- TO-DO ITEM -
Reproduce all the records below word for word, leaving out the pictures.

- GIVEN ENTRIES -
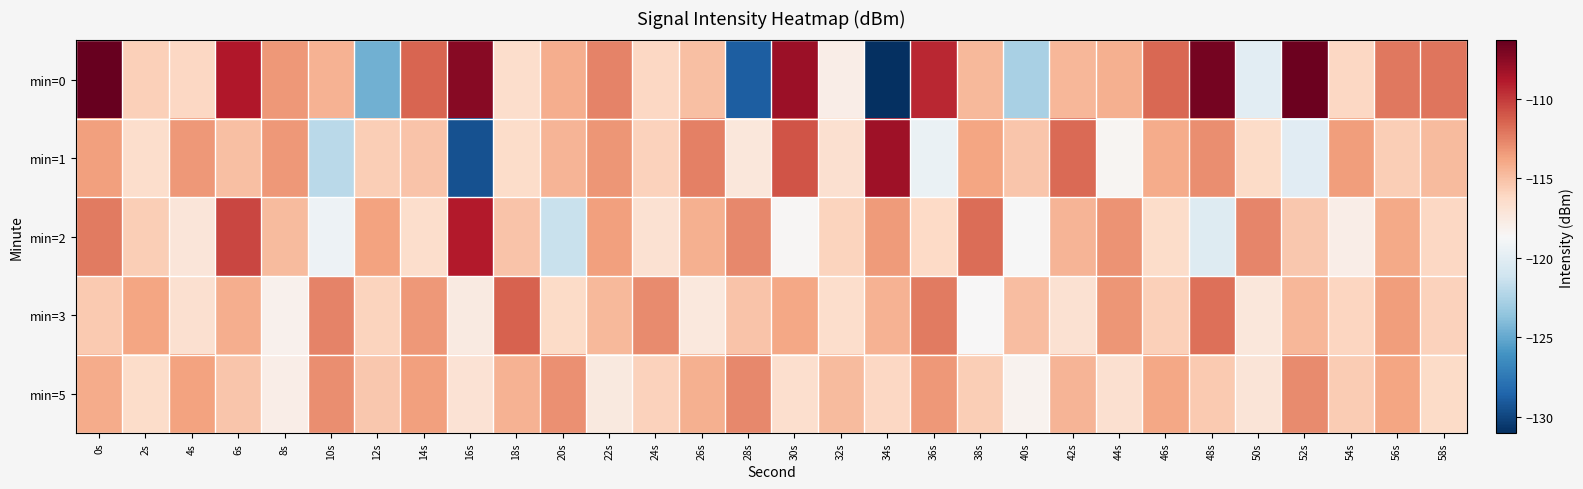

Rank the series at 6s from highest to lowest value.

min=0, min=2, min=3, min=1, min=5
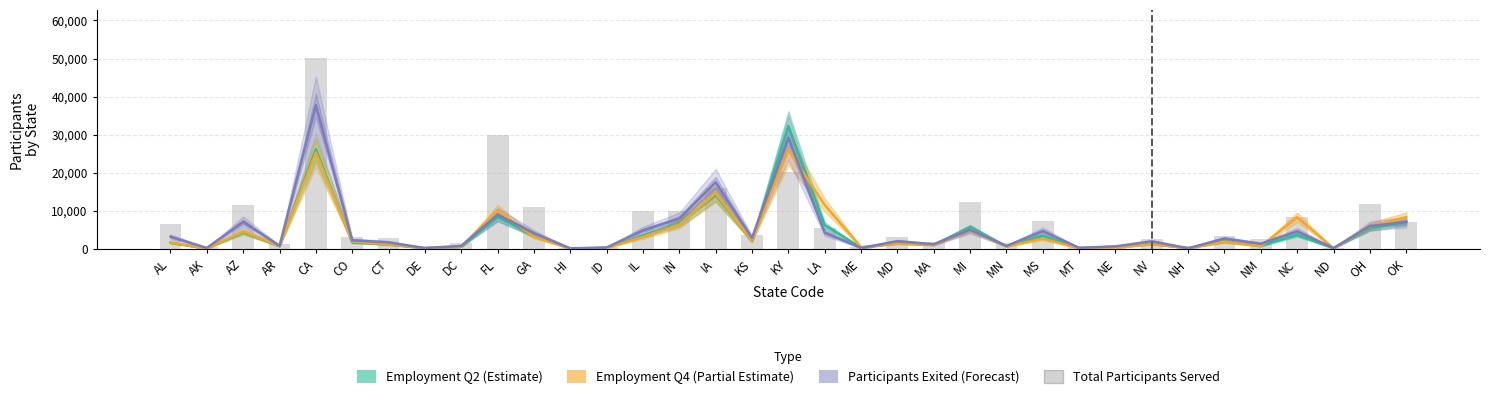

At which category is the sum across all series the highest?

CA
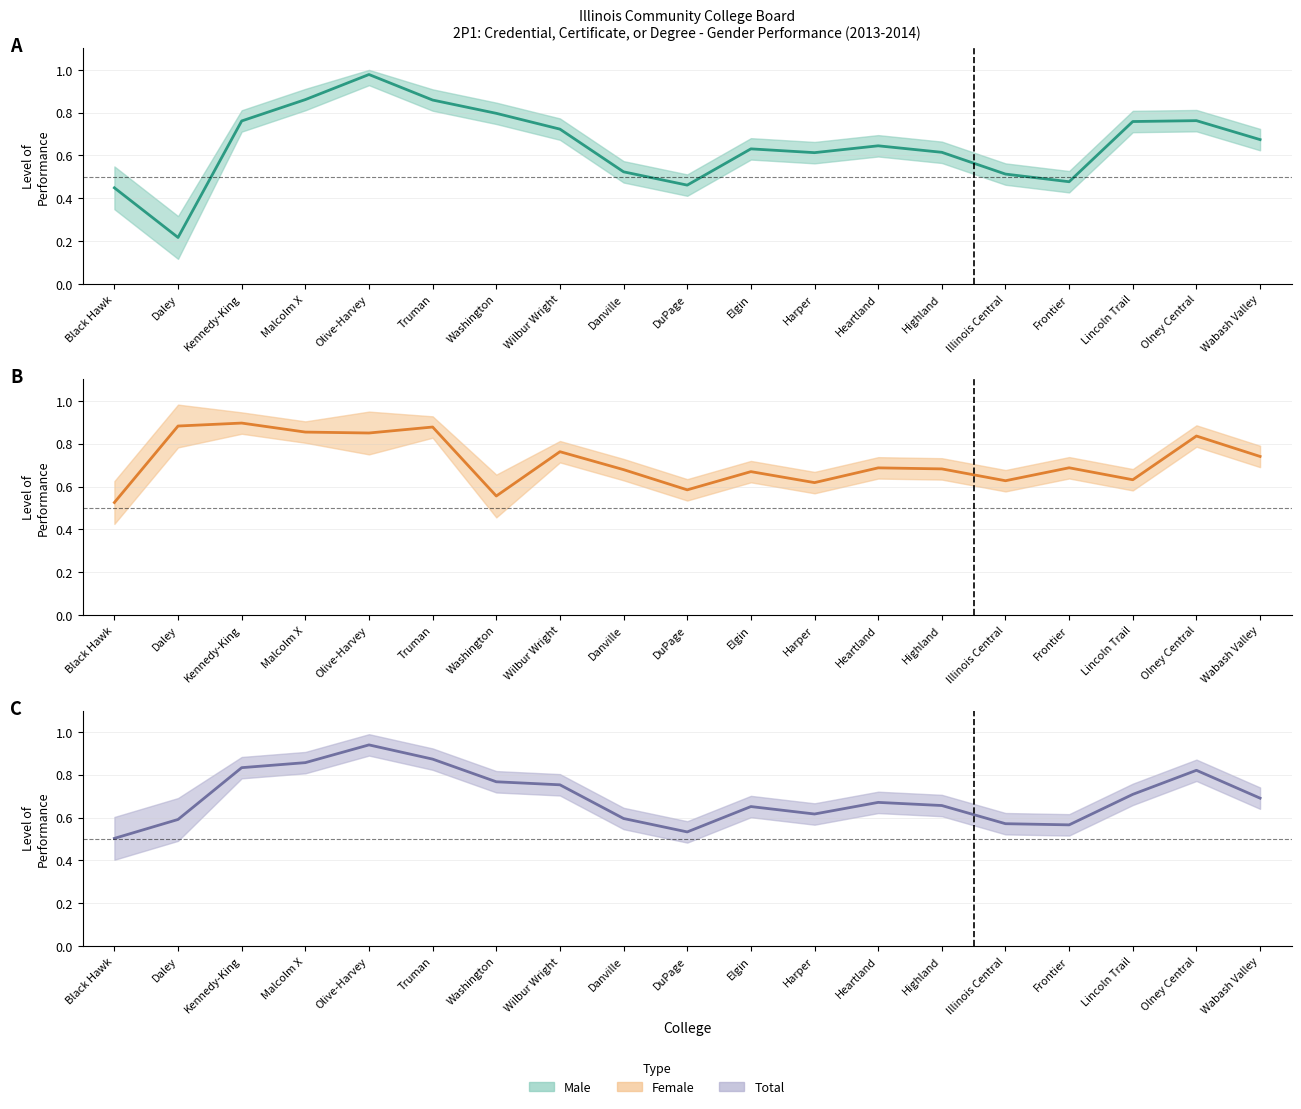

How many interior local valleys does the Female Performance (line) series have?

6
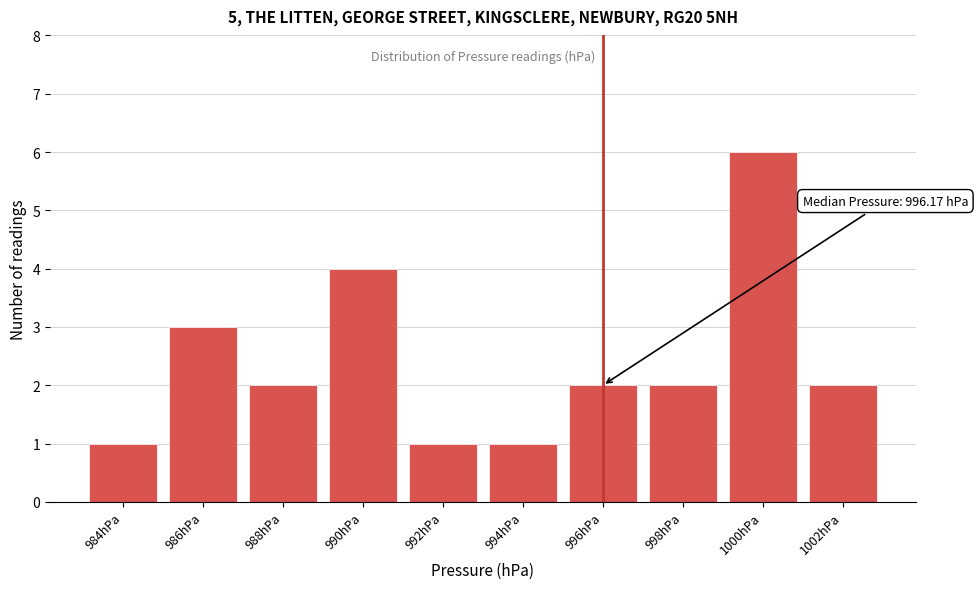

Reading right to left, what are all the values shown in this chart?

1002hPa=2	1000hPa=6	998hPa=2	996hPa=2	994hPa=1	992hPa=1	990hPa=4	988hPa=2	986hPa=3	984hPa=1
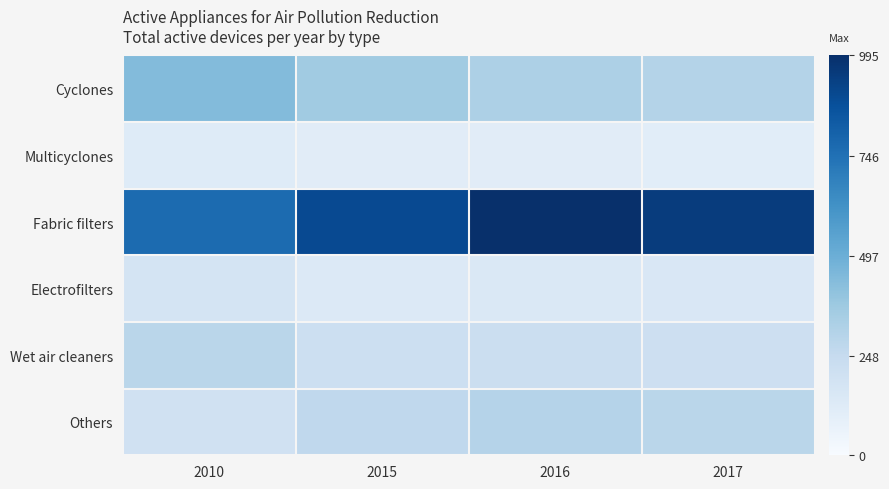

Which series has the largest total across all categories?

Fabric filters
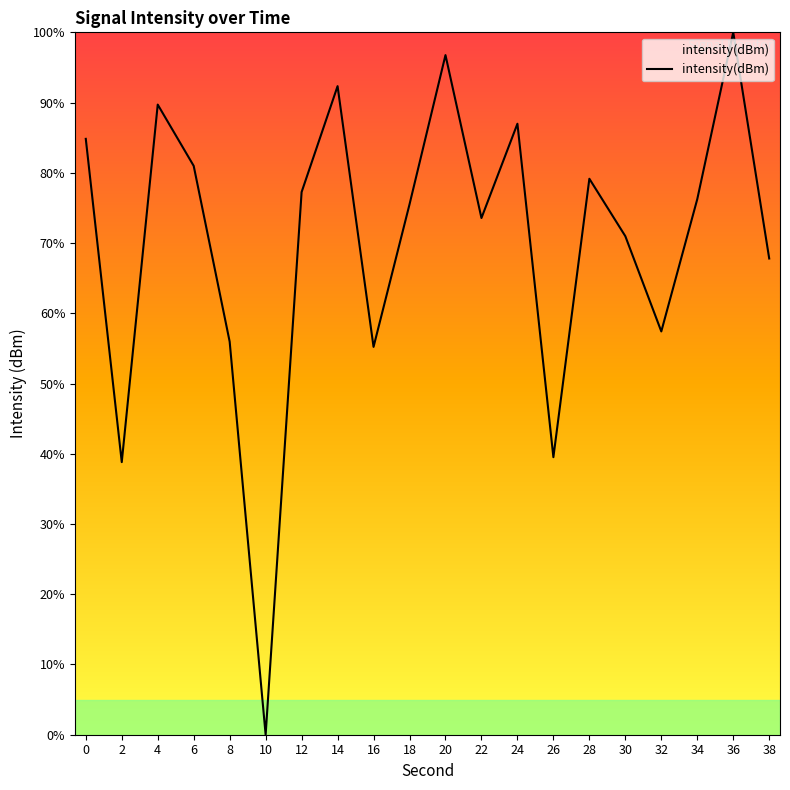

True or false: the data shows 55.2 at 16.

True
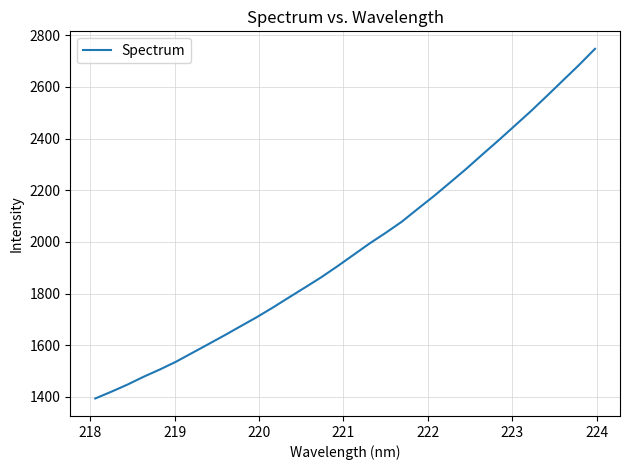

What is the difference between the maximum and minimum values?

1354.4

- COMPLETED TASK -
Rank the series at 6s from highest to lowest value.

min=0, min=2, min=3, min=1, min=5

At which category is the sum across all series the highest?

CA

How many interior local valleys does the Female Performance (line) series have?

6

Reading right to left, what are all the values shown in this chart?

1002hPa=2	1000hPa=6	998hPa=2	996hPa=2	994hPa=1	992hPa=1	990hPa=4	988hPa=2	986hPa=3	984hPa=1

Which series has the largest total across all categories?

Fabric filters

True or false: the data shows 55.2 at 16.

True

What is the difference between the maximum and minimum values?

1354.4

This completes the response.